**Exercise a**
Please reproduce the part of the entries that opens with the line containing "DayDiff, DayDiff2, DayDiff3" and closes with the line containing "What is the majority slice?", both lines included.
━━━━━━━━━━
Jakov Orfelin (Cyrillic Serbian: Јаков Орфелин, born in Vukovar or Sremski Karlovci, Habsburg monarchy, c. mid-eighteenth century – Arad, Habsburg Monarchy, 20  October 1803) was a Serbian Baroque painter. 
He made iconostasis for the churches of Bačka and Syrmia regions and also some portraits. He is the nephew of the painter, engraver and writer Zaharije Orfelin.

Biography
Jakov Orfelin received his first artistic education from his uncle Zaharije Orfelin, with whom he collaborated on church commissions later. In 1766, he pursued his art studies in Vienna at the Art Academy and took courses at the newly-founded engraving academy directed by Jacob Matthias Schmutzer (1733-1811).
One of his earliest work was the iconostasis in Grgeteg Monastery (1774) which was in 1902 replaced with the iconostasis done by Uroš Predić. In 1780-1781, he collaborated with Teodor Kračun in the iconostasis painting of the St. Nicholas Cathedral of Sremski Karlovci, considered by the Serbian Academy of Sciences and Arts to be "a summit of Baroque painting in Vojvodina".

Works

Iconostases
The iconostasis of the St. Nicholas Cathedral of Sremski Karlovci is his most famous work.
━━━━━━━━━━
**Exercise b**
Write out the part of the passage on Jakov Orfelin that opens with the words containing "Jakov Orfelin (Cyrillic" and closes with "writer Zaharije Orfelin.", putting "Srem" in place of "Syrmia".

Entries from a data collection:
━━━━━━━━━━
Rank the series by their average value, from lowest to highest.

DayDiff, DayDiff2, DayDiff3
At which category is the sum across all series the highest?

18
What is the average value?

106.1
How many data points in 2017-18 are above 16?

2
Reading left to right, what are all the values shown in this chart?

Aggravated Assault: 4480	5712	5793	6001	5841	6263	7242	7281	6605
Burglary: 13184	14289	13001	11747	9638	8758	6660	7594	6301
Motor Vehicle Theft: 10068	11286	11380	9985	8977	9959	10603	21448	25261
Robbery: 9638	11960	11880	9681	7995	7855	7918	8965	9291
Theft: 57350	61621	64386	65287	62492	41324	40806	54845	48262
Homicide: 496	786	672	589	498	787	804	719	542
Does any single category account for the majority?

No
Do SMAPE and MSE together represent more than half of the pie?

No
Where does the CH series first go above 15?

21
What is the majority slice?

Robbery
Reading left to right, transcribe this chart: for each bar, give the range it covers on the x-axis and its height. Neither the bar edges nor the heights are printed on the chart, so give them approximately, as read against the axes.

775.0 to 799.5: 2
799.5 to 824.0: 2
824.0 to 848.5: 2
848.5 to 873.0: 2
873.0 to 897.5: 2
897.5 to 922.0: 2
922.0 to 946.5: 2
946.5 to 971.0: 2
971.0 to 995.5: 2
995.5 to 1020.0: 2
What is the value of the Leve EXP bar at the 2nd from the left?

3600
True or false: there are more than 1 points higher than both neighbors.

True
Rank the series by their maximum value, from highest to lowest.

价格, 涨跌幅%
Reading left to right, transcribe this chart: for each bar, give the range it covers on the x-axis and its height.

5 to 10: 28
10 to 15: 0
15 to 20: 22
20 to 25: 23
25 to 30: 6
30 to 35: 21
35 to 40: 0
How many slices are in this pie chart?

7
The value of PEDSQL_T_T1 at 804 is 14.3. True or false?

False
━━━━━━━━━━
**Response area a**
DayDiff, DayDiff2, DayDiff3
At which category is the sum across all series the highest?

18
What is the average value?

106.1
How many data points in 2017-18 are above 16?

2
Reading left to right, what are all the values shown in this chart?

Aggravated Assault: 4480	5712	5793	6001	5841	6263	7242	7281	6605
Burglary: 13184	14289	13001	11747	9638	8758	6660	7594	6301
Motor Vehicle Theft: 10068	11286	11380	9985	8977	9959	10603	21448	25261
Robbery: 9638	11960	11880	9681	7995	7855	7918	8965	9291
Theft: 57350	61621	64386	65287	62492	41324	40806	54845	48262
Homicide: 496	786	672	589	498	787	804	719	542
Does any single category account for the majority?

No
Do SMAPE and MSE together represent more than half of the pie?

No
Where does the CH series first go above 15?

21
What is the majority slice?

**Response area b**
Jakov Orfelin (Cyrillic Serbian: Јаков Орфелин, born in Vukovar or Sremski Karlovci, Habsburg monarchy, c. mid-eighteenth century – Arad, Habsburg Monarchy, 20  October 1803) was a Serbian Baroque painter. 
He made iconostasis for the churches of Bačka and Srem regions and also some portraits. He is the nephew of the painter, engraver and writer Zaharije Orfelin.